#### INSTRUCTIONS FOR THE TASK:
Word for word, restate the lines of the material below from its first line through the one containing "La syntaxe est". Omit the rest.

#### EXTRACTED RECORDS:

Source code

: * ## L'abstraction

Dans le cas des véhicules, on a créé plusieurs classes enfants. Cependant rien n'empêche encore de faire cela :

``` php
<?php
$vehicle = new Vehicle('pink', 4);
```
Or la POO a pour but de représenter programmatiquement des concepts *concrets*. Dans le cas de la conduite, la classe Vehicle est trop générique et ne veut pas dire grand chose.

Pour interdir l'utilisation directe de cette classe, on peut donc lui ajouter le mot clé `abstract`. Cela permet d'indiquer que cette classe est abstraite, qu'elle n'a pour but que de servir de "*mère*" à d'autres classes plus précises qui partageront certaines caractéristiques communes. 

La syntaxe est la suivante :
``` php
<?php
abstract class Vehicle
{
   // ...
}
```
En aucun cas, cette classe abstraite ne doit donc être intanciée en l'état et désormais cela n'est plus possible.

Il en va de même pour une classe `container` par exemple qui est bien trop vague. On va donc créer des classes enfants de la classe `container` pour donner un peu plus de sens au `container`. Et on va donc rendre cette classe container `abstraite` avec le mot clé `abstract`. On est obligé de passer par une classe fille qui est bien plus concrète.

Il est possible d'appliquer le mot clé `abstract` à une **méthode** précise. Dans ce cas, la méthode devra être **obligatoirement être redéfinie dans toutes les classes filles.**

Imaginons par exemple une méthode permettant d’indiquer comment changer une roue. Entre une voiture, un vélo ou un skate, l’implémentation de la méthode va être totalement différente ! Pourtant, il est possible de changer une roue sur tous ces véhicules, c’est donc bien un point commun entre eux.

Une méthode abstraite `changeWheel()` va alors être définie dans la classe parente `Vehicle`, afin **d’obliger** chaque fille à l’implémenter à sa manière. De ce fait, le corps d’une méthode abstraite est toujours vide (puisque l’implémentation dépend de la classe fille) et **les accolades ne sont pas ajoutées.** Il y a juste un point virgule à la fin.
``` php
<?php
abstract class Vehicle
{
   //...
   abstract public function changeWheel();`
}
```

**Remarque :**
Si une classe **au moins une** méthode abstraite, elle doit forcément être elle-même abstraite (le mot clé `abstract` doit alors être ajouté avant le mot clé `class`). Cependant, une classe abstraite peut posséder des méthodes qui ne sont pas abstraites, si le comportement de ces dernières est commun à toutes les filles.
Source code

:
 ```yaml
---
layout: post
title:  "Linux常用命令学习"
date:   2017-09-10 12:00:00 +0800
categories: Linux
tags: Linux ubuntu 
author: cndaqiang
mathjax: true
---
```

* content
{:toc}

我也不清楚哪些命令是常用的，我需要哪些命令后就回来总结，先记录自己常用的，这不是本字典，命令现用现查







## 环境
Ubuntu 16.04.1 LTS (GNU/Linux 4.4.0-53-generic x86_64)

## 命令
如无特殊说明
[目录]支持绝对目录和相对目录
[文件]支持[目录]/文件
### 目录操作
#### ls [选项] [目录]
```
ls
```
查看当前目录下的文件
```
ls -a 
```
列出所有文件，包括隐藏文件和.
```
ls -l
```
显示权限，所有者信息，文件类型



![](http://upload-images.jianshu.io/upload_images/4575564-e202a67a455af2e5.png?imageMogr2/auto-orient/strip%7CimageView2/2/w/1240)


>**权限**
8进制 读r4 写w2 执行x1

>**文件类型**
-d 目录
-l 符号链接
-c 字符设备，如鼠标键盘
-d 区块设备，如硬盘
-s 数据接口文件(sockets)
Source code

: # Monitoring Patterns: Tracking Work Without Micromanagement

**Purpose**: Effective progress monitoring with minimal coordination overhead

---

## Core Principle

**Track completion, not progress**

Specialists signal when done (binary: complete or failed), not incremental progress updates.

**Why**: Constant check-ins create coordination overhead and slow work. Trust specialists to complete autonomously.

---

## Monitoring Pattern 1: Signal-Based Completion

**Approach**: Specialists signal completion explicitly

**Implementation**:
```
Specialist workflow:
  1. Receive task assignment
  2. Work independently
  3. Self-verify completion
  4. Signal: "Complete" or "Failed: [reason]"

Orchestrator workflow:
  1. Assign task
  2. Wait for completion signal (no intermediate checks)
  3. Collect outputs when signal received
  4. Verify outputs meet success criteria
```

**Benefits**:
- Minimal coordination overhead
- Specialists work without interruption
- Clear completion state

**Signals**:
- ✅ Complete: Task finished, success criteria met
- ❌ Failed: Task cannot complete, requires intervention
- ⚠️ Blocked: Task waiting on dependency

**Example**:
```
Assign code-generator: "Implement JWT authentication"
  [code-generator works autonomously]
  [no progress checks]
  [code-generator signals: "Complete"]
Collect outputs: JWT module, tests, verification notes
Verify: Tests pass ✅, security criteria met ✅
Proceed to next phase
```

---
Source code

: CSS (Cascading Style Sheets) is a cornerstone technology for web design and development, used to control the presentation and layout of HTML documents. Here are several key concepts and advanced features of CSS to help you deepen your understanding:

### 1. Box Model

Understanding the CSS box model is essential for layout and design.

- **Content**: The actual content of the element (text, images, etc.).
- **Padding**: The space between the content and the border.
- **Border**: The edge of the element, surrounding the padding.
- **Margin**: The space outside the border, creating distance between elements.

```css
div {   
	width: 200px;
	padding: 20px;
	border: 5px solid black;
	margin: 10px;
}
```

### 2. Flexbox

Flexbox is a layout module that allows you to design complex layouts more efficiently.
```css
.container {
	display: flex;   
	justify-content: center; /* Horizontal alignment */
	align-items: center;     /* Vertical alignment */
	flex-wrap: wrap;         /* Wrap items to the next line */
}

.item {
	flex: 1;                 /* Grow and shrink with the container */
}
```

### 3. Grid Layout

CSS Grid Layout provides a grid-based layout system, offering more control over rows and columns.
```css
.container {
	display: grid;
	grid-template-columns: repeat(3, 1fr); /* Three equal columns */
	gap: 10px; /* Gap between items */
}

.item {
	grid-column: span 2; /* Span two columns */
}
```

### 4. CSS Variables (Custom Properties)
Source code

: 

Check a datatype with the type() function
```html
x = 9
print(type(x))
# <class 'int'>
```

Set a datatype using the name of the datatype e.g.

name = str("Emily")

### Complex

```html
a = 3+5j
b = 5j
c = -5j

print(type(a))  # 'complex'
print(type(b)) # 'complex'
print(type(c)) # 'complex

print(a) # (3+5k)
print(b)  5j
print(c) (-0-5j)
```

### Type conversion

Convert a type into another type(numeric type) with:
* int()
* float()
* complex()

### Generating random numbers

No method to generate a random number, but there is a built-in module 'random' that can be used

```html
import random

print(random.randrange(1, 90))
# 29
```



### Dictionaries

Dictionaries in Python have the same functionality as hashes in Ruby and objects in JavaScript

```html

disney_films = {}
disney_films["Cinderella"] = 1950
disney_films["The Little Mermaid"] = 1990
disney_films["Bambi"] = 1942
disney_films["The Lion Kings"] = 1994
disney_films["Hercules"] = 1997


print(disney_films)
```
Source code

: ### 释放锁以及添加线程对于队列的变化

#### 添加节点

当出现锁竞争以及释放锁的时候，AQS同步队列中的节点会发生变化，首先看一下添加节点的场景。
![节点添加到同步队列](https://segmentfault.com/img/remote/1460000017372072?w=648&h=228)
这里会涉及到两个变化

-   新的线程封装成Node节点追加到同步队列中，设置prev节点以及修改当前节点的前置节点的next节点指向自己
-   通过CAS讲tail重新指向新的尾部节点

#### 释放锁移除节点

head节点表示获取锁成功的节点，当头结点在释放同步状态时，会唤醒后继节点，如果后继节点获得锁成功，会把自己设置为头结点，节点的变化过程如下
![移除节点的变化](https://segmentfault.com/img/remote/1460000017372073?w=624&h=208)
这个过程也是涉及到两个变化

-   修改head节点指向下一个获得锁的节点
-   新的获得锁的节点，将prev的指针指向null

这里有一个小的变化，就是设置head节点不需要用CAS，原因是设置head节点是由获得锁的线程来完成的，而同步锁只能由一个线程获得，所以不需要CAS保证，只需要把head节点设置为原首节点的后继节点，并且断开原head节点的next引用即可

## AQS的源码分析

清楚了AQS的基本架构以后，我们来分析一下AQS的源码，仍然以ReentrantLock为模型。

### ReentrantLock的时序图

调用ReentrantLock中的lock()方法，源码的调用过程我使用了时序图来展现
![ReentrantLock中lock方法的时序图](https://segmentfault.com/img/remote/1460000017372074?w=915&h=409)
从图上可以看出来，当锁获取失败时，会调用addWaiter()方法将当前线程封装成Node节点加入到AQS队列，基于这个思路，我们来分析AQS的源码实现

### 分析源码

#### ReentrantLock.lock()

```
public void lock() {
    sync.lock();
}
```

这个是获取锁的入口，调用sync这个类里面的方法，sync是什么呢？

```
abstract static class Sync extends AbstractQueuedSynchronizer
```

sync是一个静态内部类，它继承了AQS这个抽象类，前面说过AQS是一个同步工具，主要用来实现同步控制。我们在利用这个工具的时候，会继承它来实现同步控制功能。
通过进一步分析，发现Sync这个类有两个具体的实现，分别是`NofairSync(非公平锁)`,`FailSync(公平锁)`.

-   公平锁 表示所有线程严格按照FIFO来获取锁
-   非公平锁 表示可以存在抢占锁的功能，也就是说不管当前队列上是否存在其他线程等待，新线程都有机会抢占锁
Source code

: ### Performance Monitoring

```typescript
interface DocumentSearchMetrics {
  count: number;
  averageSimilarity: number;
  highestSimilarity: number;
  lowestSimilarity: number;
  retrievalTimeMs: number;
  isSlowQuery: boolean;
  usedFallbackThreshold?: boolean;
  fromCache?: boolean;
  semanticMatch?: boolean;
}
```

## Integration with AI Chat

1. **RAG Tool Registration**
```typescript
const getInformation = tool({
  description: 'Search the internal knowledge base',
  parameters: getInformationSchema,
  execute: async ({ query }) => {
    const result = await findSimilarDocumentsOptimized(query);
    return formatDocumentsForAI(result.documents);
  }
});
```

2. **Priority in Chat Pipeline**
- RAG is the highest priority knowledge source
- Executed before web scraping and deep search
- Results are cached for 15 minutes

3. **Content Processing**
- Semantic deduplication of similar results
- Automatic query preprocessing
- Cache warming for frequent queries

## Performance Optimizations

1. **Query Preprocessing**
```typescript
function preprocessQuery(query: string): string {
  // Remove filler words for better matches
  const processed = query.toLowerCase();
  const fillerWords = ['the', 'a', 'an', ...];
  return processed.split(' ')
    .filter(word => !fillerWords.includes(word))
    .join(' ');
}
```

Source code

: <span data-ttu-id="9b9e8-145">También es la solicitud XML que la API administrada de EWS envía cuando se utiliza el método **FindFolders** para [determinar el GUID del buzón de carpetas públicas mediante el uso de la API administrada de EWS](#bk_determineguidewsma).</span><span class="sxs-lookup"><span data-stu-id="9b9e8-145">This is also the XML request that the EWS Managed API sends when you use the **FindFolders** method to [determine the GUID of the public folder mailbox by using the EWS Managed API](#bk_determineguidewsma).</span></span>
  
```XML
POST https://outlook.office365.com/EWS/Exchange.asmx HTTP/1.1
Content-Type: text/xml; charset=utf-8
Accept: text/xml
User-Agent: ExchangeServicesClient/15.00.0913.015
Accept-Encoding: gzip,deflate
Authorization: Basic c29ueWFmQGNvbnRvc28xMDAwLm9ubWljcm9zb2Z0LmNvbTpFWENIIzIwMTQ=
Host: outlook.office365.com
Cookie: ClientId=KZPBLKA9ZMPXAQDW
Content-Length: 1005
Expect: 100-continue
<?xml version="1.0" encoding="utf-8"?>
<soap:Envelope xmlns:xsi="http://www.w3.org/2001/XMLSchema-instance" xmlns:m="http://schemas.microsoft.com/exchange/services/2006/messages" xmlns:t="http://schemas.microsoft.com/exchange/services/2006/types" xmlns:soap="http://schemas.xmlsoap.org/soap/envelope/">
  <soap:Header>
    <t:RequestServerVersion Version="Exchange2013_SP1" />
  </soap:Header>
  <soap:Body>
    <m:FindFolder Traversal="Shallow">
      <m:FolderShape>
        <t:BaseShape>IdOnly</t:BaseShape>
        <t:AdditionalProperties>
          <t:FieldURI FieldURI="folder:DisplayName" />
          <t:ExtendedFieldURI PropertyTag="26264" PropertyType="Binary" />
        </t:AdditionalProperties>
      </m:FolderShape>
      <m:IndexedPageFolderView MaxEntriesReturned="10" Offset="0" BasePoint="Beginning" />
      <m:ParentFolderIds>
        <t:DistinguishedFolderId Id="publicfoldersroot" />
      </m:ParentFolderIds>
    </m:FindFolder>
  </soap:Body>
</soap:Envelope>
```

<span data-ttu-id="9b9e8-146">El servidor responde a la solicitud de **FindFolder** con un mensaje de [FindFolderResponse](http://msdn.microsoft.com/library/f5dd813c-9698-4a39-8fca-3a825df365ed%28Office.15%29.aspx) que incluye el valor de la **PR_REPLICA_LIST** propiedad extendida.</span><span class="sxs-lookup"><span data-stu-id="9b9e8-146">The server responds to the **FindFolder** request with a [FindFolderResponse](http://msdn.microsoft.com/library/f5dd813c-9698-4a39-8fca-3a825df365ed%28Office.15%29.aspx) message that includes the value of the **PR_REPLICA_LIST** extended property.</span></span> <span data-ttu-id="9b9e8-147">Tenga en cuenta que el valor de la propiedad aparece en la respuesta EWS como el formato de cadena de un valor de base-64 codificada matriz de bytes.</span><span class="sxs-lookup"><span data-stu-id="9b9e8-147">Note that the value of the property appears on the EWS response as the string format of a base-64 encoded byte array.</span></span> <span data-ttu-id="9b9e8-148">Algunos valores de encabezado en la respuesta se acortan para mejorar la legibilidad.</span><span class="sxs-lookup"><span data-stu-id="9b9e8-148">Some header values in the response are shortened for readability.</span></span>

#### ANSWER TO THE EXERCISE:
Source code

: * ## L'abstraction

Dans le cas des véhicules, on a créé plusieurs classes enfants. Cependant rien n'empêche encore de faire cela :

``` php
<?php
$vehicle = new Vehicle('pink', 4);
```
Or la POO a pour but de représenter programmatiquement des concepts *concrets*. Dans le cas de la conduite, la classe Vehicle est trop générique et ne veut pas dire grand chose.

Pour interdir l'utilisation directe de cette classe, on peut donc lui ajouter le mot clé `abstract`. Cela permet d'indiquer que cette classe est abstraite, qu'elle n'a pour but que de servir de "*mère*" à d'autres classes plus précises qui partageront certaines caractéristiques communes. 

La syntaxe est la suivante :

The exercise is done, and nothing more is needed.